The following is a blog from May of 2008. After reading it (re-reading for the most loyal of readers), you might just be able to see why coaches weren’t so enthused with their governing organization. The fact the NCAA would lose so much of its clout is something that, 40 years ago, would have been deemed unfathomable. Those of us in the business always thought college athletics (especially football and men’s basketball) were extremely popular but I can’t think of anyone who predicted how much money would be generated. The NCAA must not have believed the old adage: “Pigs get fat; hogs get slaughtered.”
The National Collegiate Athletics Association (NCAA) is an absolute necessity. There must be a governing body for intercollegiate athletics. That being said, it can be viewed, not as a necessary evil, but as necessary and evil. My interaction with this colossal organization dates back to 1972 when I took the job of graduate assistant basketball coach at the University of Vermont. Back then, many folks closely associated with the NCAA saw it as pure evil.
There are so many personal stories, even for someone so far on the outside, that my comments will probably be spread over at least a couple blogs. “Back in the day,” as the current terminology goes, the NCAA was, if not the most arrogant organization in the country, certainly one that was annually in the finals for the award. They’d win every case against them (caused by many of their unfair and archaic rules) with the same absurd logic, “The NCAA is a voluntary organization. You choose to become a member and may leave it at any time,” as if there was a major university in the country that was about to hold a press conference and say, “We have an announcement to make; as of today, our institution is applying for membership in the National Association of Intercollegiate Athletics (NAIA).”

### COLLECTED MATERIAL

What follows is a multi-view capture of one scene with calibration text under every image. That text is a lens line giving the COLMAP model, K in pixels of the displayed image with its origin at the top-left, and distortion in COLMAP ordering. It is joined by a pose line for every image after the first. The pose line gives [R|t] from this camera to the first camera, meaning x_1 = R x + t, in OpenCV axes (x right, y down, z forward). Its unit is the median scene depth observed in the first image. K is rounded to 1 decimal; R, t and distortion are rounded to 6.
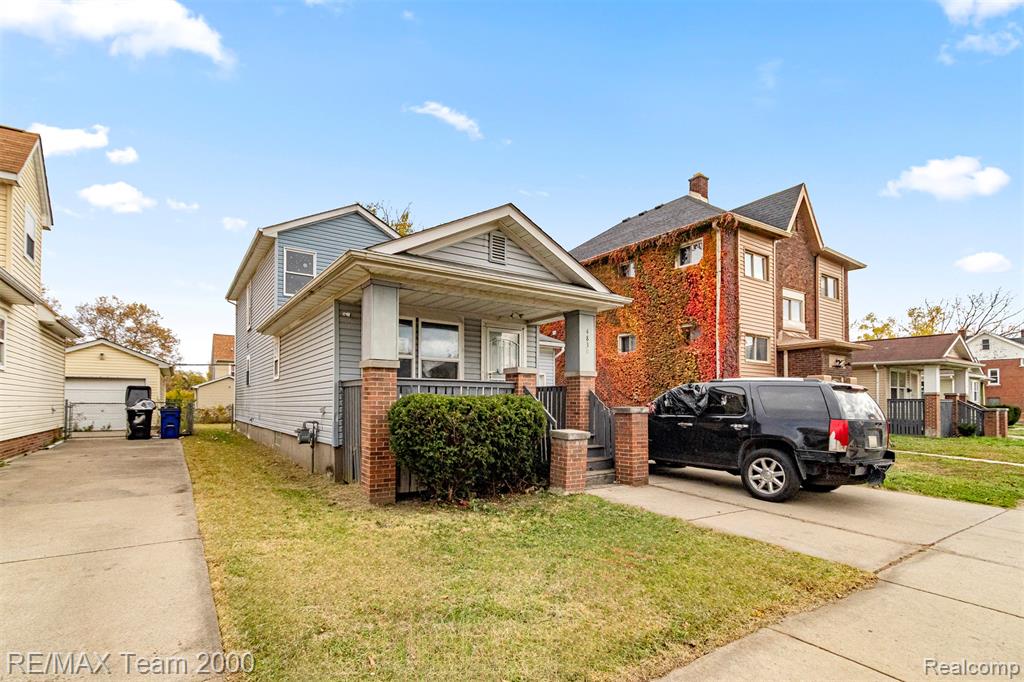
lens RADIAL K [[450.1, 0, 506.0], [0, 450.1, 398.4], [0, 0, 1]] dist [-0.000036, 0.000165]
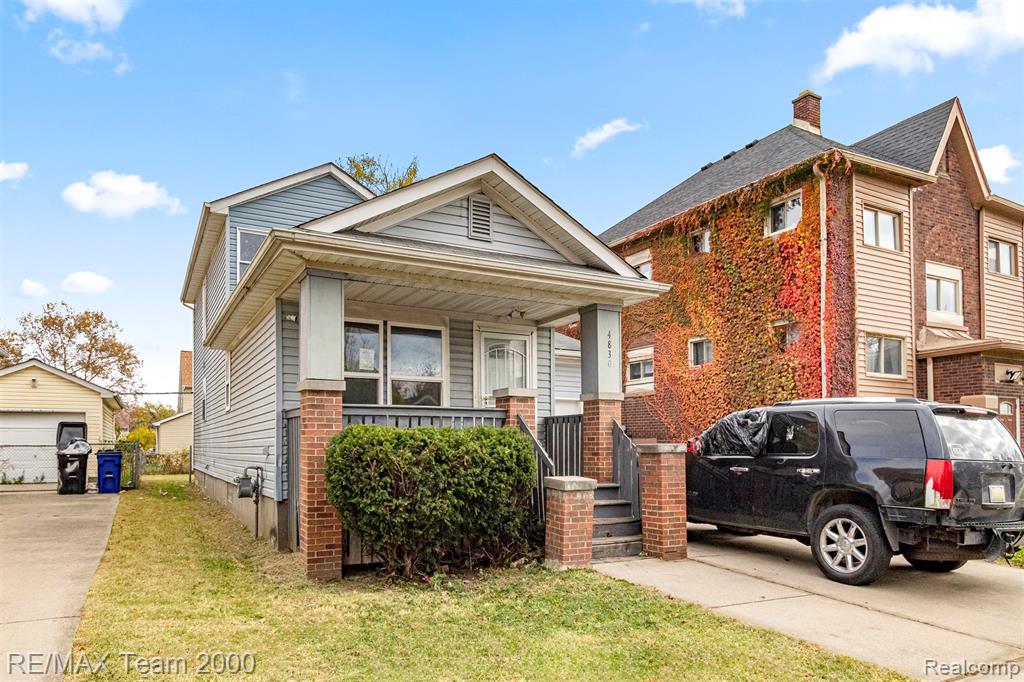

### TASK DETAILS
Pick up the blog post about the NCAA after its final sentence and continue writing it.

### ANSWER SECTION
It was a monopoly in the truest of sense of the word. Through the years, and with a change in leadership, i.e. when “The Great and Powerful” Walter Byers finally retired, it became, if not “a kinder and gentler NCAA” that some people (mainly those at the NCAA) would like the giant to be thought of, but as a group that makes rules and rulings with more compassion and, in some cases, on an individual basis.
However, the worst idea (aka public relations gimmick) someone thought up is that of “graduation rates and APR” (Academic Progress Rate). This is intended to come off as, “Although we have bright, caring and talented student-athletes in nearly all our sports, certain sports, (namely, those that produce all of our revenue), have not emphasized the ’student’ half of the term we use for their participants. This is very disturbing to us (although not nearly as disturbing as if CBS had not signed off on the $6 billion – with a ‘b‘ – contract for the rights to men’s basketball) and we plan to take immediate steps to … get our fans to think we really care that such a small percentage of the individuals representing these sports actually leave school with a degree (which everyone would like to think is the reason these young, unbelievably gifted, physical specimens enroll in college for in the first place).”
The major problem is the paradigm itself. Certainly, a college degree is the ultimate goal of a college student (unless another opportunity to improve the student’s station in life becomes a possibility, e.g. leaving school early (maybe even after only one year) because he can earns millions doing what he always dreamed of doing or someone like Bill Gates who dropped out of college but still managed to carve out a good living for himself and his loved ones – even if his loved ones number in the billions – with a “b”). The cross-section of colleges throughout the nation have very different, and sometimes diametrically opposed missions. A one-size-fits-all policy is simply unjust.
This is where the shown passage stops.